Es ist jetzt ein wenig sicherer, sich auf Facebook über deinen Boss zu beschweren - Sozialen Medien - 2019

Anonim

Eine Bundesbehörde entschied heute, dass es für ein Unternehmen in Connecticut illegal sei, eine Frau zu entlassen, die ihren Vorgesetzten auf Facebook lüstern kritisiert habe. In dem, was leicht der erste von vielen Fällen seiner Art sein könnte, argumentierte das National Labour Relations Board, dass Dawnmarie Souzas Facebook-Schimpfwort gegen ihren Chef durchaus in ihren First Amendment-Rechten enthalten sei.

Souza arbeitete als Notfallmedizinerin, deren Chef sie aufgrund von Kundenbeschwerden über ihr Verhalten aufforderte, einen Bericht zu erstellen. Sie behauptet, dass ihr die Gewerkschaftsvertretung verweigert worden sei, und von dort aus nach Facebook gegangen sei.

Susa schrieb später am selben Tag auf ihren Computer und schrieb: "Sieht so aus, als würde ich etwas frei bekommen. Liebe, wie das Unternehmen einem 17 erlaubt, ein Vorgesetzter zu sein "(17 ist Code für psychiatrische Patienten). Auch Souzas Arbeitskollegen antworteten auf den Thread, und sie warf noch ein paar vulgäre Namen ein.

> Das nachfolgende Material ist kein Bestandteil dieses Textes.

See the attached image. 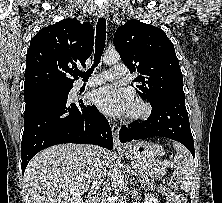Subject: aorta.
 I'll return each mask as SVG.
<instances>
[{
  "mask_svg": "<svg viewBox=\"0 0 222 203\" xmlns=\"http://www.w3.org/2000/svg\"><path fill=\"white\" fill-rule=\"evenodd\" d=\"M120 56L117 52H106L103 55V61L106 64H115L119 61ZM111 181H112V187L116 193L120 192L122 188L124 187V176L121 172V169L116 166L112 169L111 173Z\"/></svg>",
  "mask_w": 222,
  "mask_h": 203,
  "instance_id": "aorta-1",
  "label": "aorta"
}]
</instances>
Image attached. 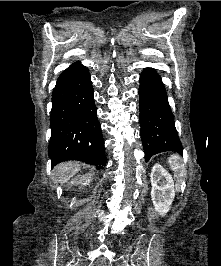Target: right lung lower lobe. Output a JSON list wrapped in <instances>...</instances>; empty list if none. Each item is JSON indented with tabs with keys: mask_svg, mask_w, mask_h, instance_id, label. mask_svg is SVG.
I'll return each instance as SVG.
<instances>
[{
	"mask_svg": "<svg viewBox=\"0 0 221 266\" xmlns=\"http://www.w3.org/2000/svg\"><path fill=\"white\" fill-rule=\"evenodd\" d=\"M93 94L90 73L79 62L59 76L50 115L52 134L48 153L52 165L67 160H80L98 168L106 165Z\"/></svg>",
	"mask_w": 221,
	"mask_h": 266,
	"instance_id": "98d812e1",
	"label": "right lung lower lobe"
}]
</instances>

Während ihr früherer Arbeitgeber behauptet, dass sie aufgrund ihrer Leistung als Mitarbeiterin gefeuert wurde, ist es in diesem Fall am wichtigsten, was es für die Arbeitnehmer bedeutet. Souza ist nicht die erste, die dafür gefeuert wird, aber sie ist die erste, die dafür verteidigt wird. In diesem virtuellen Zeitalter setzen Unternehmen überall auf Social-Media-Strategien, und die heutige Entscheidung wird sich unmittelbar darauf auswirken, wie legitim sie sind.

"Wenn Mitarbeiter sich über ihren Vorgesetzten ärgern und sich zu ihrer Zeit treffen, um über ihn zu reden, ihn kritisieren, ihn Namen nennen, können sie das tun", argumentiert Johnathon Kreisberg, Regionalvorstand des Boards, in einer Stellungnahme an die New York Times . Die Politik von Souzas ehemaligem Arbeitgeber, die es Mitarbeitern verbietet, das Unternehmen und seine Vorgesetzten im Internet negativ zu porträtieren, schreitet gut voran. Wenn es darum geht, rund um die Uhr zu arbeiten, erlaubt das Bundesarbeitsgesetz den Beschäftigten, fast alles zu sagen, was sie wollen, aber dies ist das erste Mal, dass das National Labour Relations Board dieses Recht auf ein soziales Netzwerk erweitert.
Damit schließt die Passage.